As an update to our post on March 27, the Department of Labor ("DOL") continues to issue various guidance about its implementation of the Families First Coronavirus Response Act (the "FFCRA").

To supplement its prior general, FLSA and FMLA question and answer guidance, on April 23, the DOL published additional general question and answer guidance. The new guidance largely addresses the DOL's temporary regulations, published April 6 in the Federal Register and effective April 2 through December 31, 2020.  All of the DOL's guidance relating to the FFCRA is available on its website on the COVID-19 and the American Workplace page.  On March 31, The Internal Revenue Service ("IRS") also issued guidance on the process for receiving the tax credits, and noted that it expects to process requests for advances this month.

Although the temporary regulations and additional guidance are broadly consistent with prior guidance, we have included a few items of note below (including additional guidelines on how a small employer can assess whether it is in jeopardy of ceasing to be a going concern and thus deny a leave request from an employee seeking leave to care for a child as the result of school closures or other loss of childcare).  We also wanted to note that although it is unclear that it will effectuate any change in the DOL's views, in their letter to the DOL, Patty Murray, Ranking Member, Senate Committee on Health, Education, Labor, and Pensions, and Rosa Delauro, Chair, House Appropriations Subcommittee on Labor, Health and Human Services, Education and Related Agencies, took significant issue with the DOL's interpretation of:  (i) certification and documentation, (2) that the employer have available work for an employee, and (3) governing the intermittent leave provisions, as well as certain definitions.

  • Eligibility for emergency paid sick leave under FFCRA– An employee may take sick leave under the FFCRA only if the order of quarantine or isolation, infection with COVID-19 itself, or the need to care for another prevents him or her from working (including teleworking if possible under the circumstances, even if the employee is required to use their own equipment to do so).

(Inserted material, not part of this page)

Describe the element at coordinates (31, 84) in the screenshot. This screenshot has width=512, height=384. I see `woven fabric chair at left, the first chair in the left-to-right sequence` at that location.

An employee is not entitled to sick leave where the employer does not have work for or has furloughed the employee (furloughed employees also do not count for purposes of determining whether an employer is subject to the rules), and in those instances, the employee should look to whether he or she qualifies for state unemployment insurance. The regulations provide additional guidance with respect each of the following instances in which employees are entitled to paid sick leave under the FFCRA:
    • Employees subject to quarantine or isolation orders – Federal, State, or local COVID-19 quarantine or isolation orders preventing employees from being able to work/telework entitle employees to paid sick leave. Quarantine or isolation orders include government orders advising citizens to stay at home or shelter in place; essential workers generally do not fall under this category. However, extenuating circumstances preventing an employee from teleworking, such as a power outage, may entitle an employee paid sick leave.
    • Employees advised to self-quarantine by healthcare provider - An employee may not take sick leave under the FFCRA to self-quarantine without (a) seeking a medical diagnosis and (b) being unable to work/telework due to self-quarantine. In addition to individuals who have been told to quarantine or isolate as a result of having or potentially having COVID-19, the DOL clarified that the FFCRA also picks up individuals who have been advised by a health care provider to quarantine because they are particularly vulnerable to COVID-19.

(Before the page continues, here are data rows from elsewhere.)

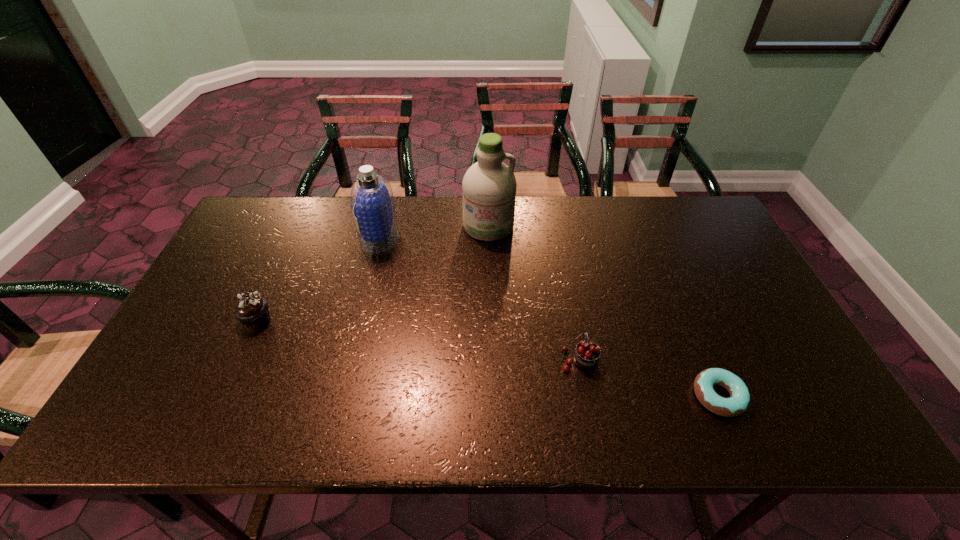
Identify the location of vacant area at the near edge. This screenshot has width=960, height=540. (540, 436).

Where is `free space at the left edge`? This screenshot has width=960, height=540. free space at the left edge is located at coordinates (234, 280).

In the image, there is a desktop. At what (x,y) coordinates should I click in order to perform the action: click on vacant space at the right edge. Please return your answer as a coordinate pair (x, y). This screenshot has height=540, width=960. Looking at the image, I should click on (x=772, y=335).

The image size is (960, 540). In the image, there is a desktop. What are the coordinates of `vacant area at the far left corner` in the screenshot? It's located at (241, 230).

The width and height of the screenshot is (960, 540). I want to click on free location at the near left corner, so click(123, 431).

In the image, there is a desktop. Identify the location of vacant region at the far right corner. The width and height of the screenshot is (960, 540). (714, 218).

Locate an element on the screen. free space between the doughnut and the second object from right to left is located at coordinates (649, 377).

Locate an element on the screen. The height and width of the screenshot is (540, 960). unoccupied area between the third nearest object and the cherry is located at coordinates (418, 339).

Identify the location of free spot between the nearest object and the tallest object. (603, 311).

Locate an element on the screen. The width and height of the screenshot is (960, 540). free spot between the third nearest object and the taller cleansing agent is located at coordinates (372, 273).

    • Employees seeking medical diagnosis of COVID-19 – An employee who experiences symptoms of COVID-19 and cannot work/telework while making, waiting for or attending an appointment for a COVID-19 test may be eligible for paid sick leave.
    • Employees caring for another individual
      • Employees who cannot work/telework due to the need to care for an individual who is (a) subject to government quarantine or isolation order or (b) has been advised to self-quarantine by a health professional may be entitled to paid sick leave. The employee must have a personal relationship with an expectation of care (e.g., immediate family members or a roommate) with the individual in need of care.
      • Employees who cannot work/telework due to the need to care for their son or daughter whose (a) school is closed or (b) child care provider is unavailable due to COVID-19 related reasons may be entitled to paid sick leave only if there is no alternative suitable caretaker available (e.g. co-parent, co-guardian who does not themselves need to work).
  • Determining compensable time under flexible telework arrangements – The DOL provides additional guidance on the meaning of "telework," clarifying that telework is no less work than if it were to be performed on-site and that employees must carefully track their hours. Furthermore, the DOL noted that its regular continuous workday guidance is inconsistent with the FFCRA only with respect to teleworking employees, such that an employer is not required, for teleworking employees only, to count as hours worked all time between the first and last principal activity performed and may enter into flexible arrangements with its employees, as long as it compensates the employees for all hours actually (tele)worked. The DOL recognizes the need for employers to promote flexible telework schedules enabling employees to tend to family and other responsibilities, such as homeschooling, which may require employees to perform work at unconventional times.